Wisconsin, prior to Scott Walker and Act 10, had an exceptionally public sector union, which had created a health insurance benefit that had two facts the law aimed to address
Union employees contributed less towards their health care
Prior to the law mandated changes, the average contribution was small
In the 2010-11 school year, Forbes said the average employee contribution for health premiums was 5 percent for family plans and 3 percent for single plans.
The law mandated employees contribute more (with a goal of 12%)
[E]mployees at more than 100 districts – approximately one-quarter of Wisconsin’s 422 public school districts – paid less than 12 percent towards their monthly health insurance premiums in the 2017-18 school year. Still, that’s a far cry from 2010-11, when 43 percent of all districts paid the the entirety of their employee premiums on single plans every month. Today, just 6.4 percent of districts pay employee premiums in full.
Health insurance could be bid out
Apparently unions could dictate which insurance could be purchased
The analysis found that Wisconsin saved $3.36 billion by requiring government employees contribute a reasonable amount to their own retirement. The analysis also estimates local units of governments saved an additional $404.8 million total by taking common sense steps like opening their employees’ health insurance to competitive bidding. Milwaukee Public Schools saved $1.3 billion in long-term pension liabilities, and Neenah saved $97 million in long-term pension liabilities in addition to other savings.
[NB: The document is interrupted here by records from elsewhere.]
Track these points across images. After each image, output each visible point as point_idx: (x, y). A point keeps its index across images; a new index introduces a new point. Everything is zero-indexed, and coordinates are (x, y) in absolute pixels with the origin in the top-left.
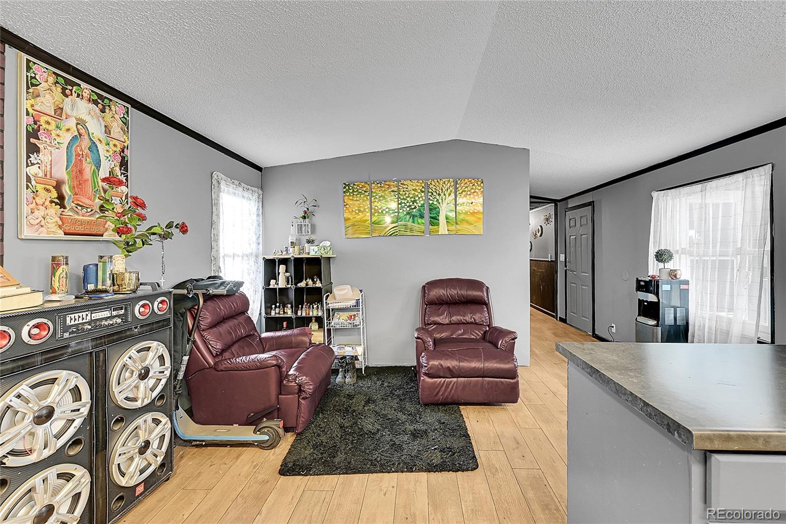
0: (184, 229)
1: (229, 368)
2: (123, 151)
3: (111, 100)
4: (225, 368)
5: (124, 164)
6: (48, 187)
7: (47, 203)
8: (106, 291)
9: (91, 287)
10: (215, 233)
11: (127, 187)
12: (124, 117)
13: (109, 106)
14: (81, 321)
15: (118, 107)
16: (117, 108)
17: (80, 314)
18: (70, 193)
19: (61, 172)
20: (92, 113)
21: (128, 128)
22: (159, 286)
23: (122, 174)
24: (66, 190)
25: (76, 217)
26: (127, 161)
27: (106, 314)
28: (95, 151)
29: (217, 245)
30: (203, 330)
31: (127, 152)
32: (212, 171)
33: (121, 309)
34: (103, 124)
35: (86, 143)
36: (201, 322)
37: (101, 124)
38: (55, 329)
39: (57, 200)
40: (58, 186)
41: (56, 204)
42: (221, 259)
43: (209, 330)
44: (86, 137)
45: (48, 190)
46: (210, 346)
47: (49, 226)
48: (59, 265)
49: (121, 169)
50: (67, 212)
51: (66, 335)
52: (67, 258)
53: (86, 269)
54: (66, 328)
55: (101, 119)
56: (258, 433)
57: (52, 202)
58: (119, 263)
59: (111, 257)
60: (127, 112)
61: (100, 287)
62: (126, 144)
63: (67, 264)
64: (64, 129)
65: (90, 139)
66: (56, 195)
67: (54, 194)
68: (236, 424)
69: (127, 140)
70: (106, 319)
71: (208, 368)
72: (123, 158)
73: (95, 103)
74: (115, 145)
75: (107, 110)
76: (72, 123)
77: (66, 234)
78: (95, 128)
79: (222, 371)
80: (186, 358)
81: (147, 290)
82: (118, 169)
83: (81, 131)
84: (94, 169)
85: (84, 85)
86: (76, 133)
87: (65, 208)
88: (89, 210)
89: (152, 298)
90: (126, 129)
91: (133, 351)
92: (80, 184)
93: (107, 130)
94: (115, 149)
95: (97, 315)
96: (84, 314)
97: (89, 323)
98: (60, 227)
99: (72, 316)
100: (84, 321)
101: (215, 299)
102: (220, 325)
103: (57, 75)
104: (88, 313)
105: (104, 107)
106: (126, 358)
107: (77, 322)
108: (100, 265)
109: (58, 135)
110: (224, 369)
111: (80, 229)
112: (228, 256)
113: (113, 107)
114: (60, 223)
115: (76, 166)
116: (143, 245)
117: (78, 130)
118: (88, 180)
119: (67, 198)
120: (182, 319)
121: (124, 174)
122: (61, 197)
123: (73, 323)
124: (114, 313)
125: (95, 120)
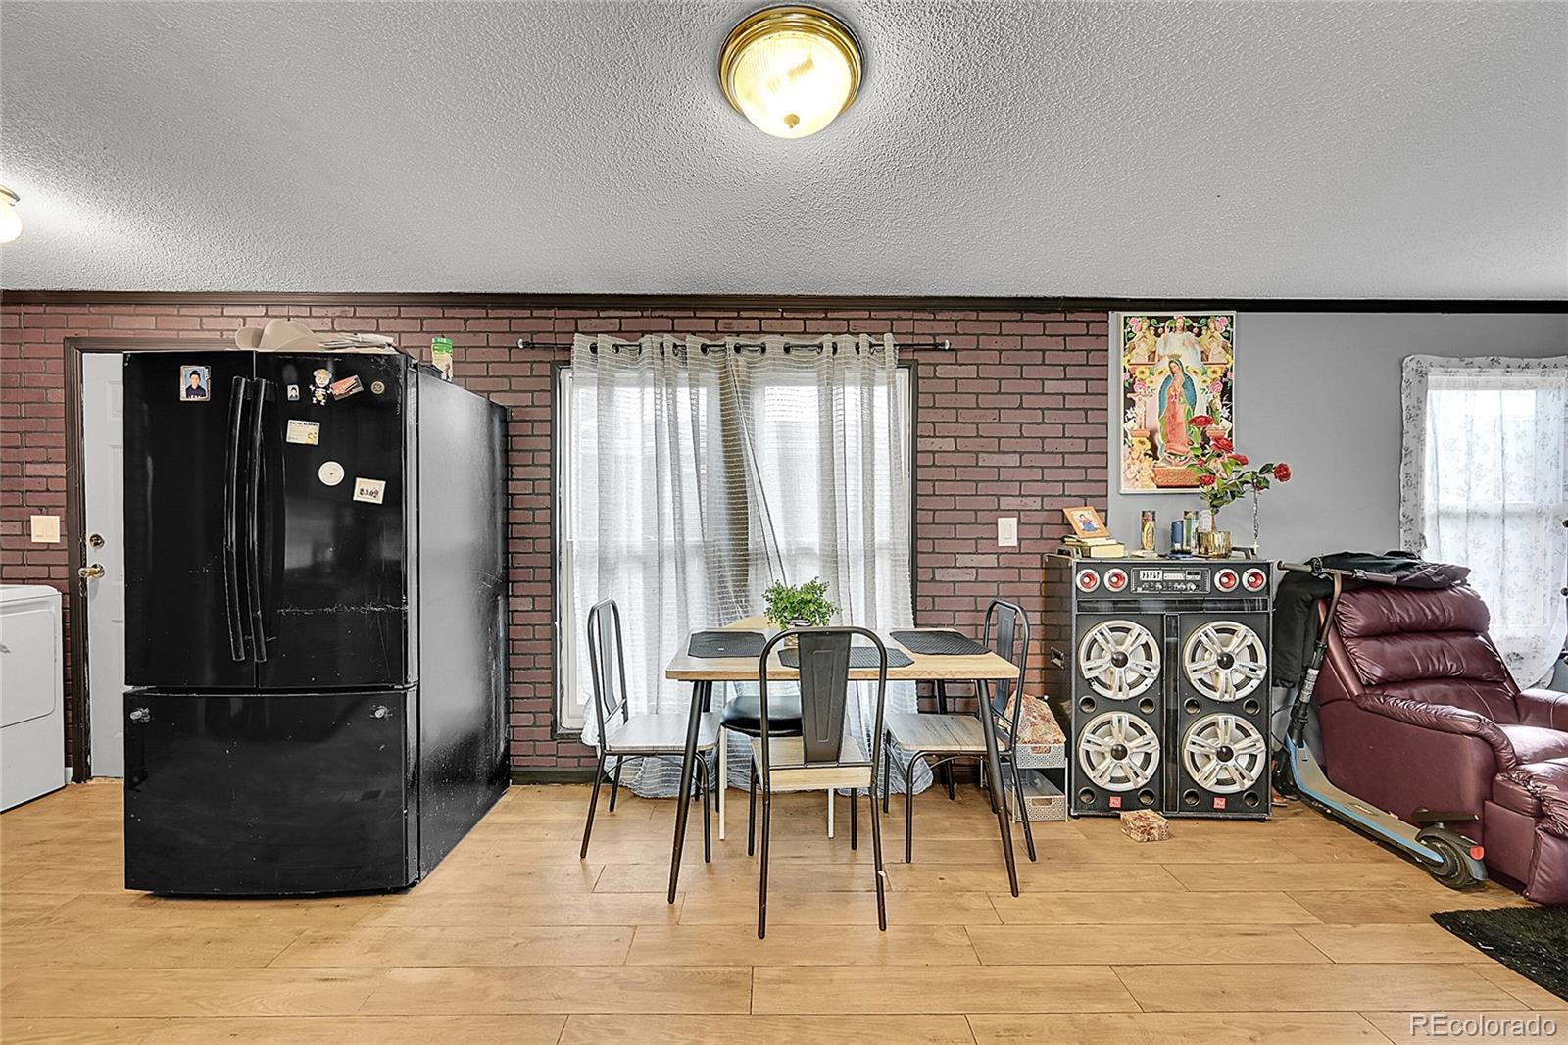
0: (1282, 473)
1: (1377, 708)
2: (1225, 376)
3: (1208, 317)
4: (1371, 706)
5: (1226, 392)
6: (1142, 439)
7: (1142, 456)
8: (1188, 552)
9: (1177, 546)
10: (1412, 470)
11: (1231, 421)
12: (1226, 331)
13: (1206, 325)
14: (1153, 579)
15: (1219, 319)
16: (1217, 323)
17: (1153, 572)
18: (1162, 442)
19: (1154, 422)
20: (1186, 343)
21: (1231, 344)
22: (1253, 554)
23: (1223, 405)
24: (1159, 439)
25: (1169, 467)
26: (1231, 387)
27: (1179, 576)
28: (1190, 387)
29: (1416, 494)
30: (1347, 637)
31: (1231, 376)
32: (1402, 356)
33: (1197, 574)
34: (1199, 350)
35: (1180, 379)
36: (1342, 623)
37: (1196, 353)
38: (1129, 580)
39: (1150, 452)
40: (1151, 438)
41: (1150, 456)
42: (1428, 523)
43: (1359, 641)
44: (1180, 374)
45: (1142, 443)
46: (1356, 666)
47: (1144, 479)
48: (1146, 520)
49: (1222, 401)
50: (1160, 463)
51: (1139, 590)
52: (1154, 513)
53: (1174, 525)
54: (1139, 583)
55: (1196, 346)
56: (1423, 842)
57: (1145, 454)
58: (1206, 521)
59: (1197, 513)
60: (1231, 323)
61: (1184, 547)
62: (1229, 366)
63: (1154, 519)
64: (1157, 373)
65: (1185, 374)
66: (1149, 447)
67: (1148, 445)
68: (1395, 813)
69: (1230, 359)
70: (1179, 582)
71: (1348, 700)
72: (1225, 384)
73: (1190, 329)
74: (1214, 372)
75: (1204, 332)
76: (1164, 365)
77: (1158, 487)
78: (1190, 360)
79: (1366, 709)
80: (1313, 672)
81: (1238, 557)
82: (1218, 400)
83: (1174, 369)
84: (1189, 410)
85: (1176, 314)
86: (1170, 373)
87: (1158, 459)
88: (1183, 458)
89: (1240, 568)
90: (1229, 345)
91: (1210, 627)
92: (1173, 430)
93: (1205, 356)
94: (1214, 376)
95: (1170, 576)
96: (1157, 572)
97: (1161, 583)
98: (1153, 480)
99: (1145, 572)
100: (1156, 579)
101: (1383, 591)
102: (1390, 640)
103: (1149, 318)
104: (1161, 572)
105: (1200, 329)
106: (1201, 633)
107: (1149, 579)
108: (1185, 521)
109: (1151, 382)
110: (1369, 708)
111: (1173, 481)
112: (1449, 515)
113: (1212, 326)
114: (1153, 476)
115: (1169, 410)
116: (1233, 498)
117: (1171, 368)
118: (1181, 423)
119: (1160, 447)
120: (1307, 610)
121: (1226, 405)
122: (1154, 448)
123: (1145, 579)
124: (1189, 578)
125: (1190, 349)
Nobody goes into detail as to what that renegotiation entails, but it's quite possible the unions had their own deals with health insurance providers, and mandated their use in contract negotiations. Since the state picked up all premiums in many districts, there would be little incentive to select economical plans.
Remember, the net effect of Act 10 was to weaken collective bargaining in Wisconsin. With weaker unions, many government agencies were free to make decisions that the unions likely would have objected to prior to the law.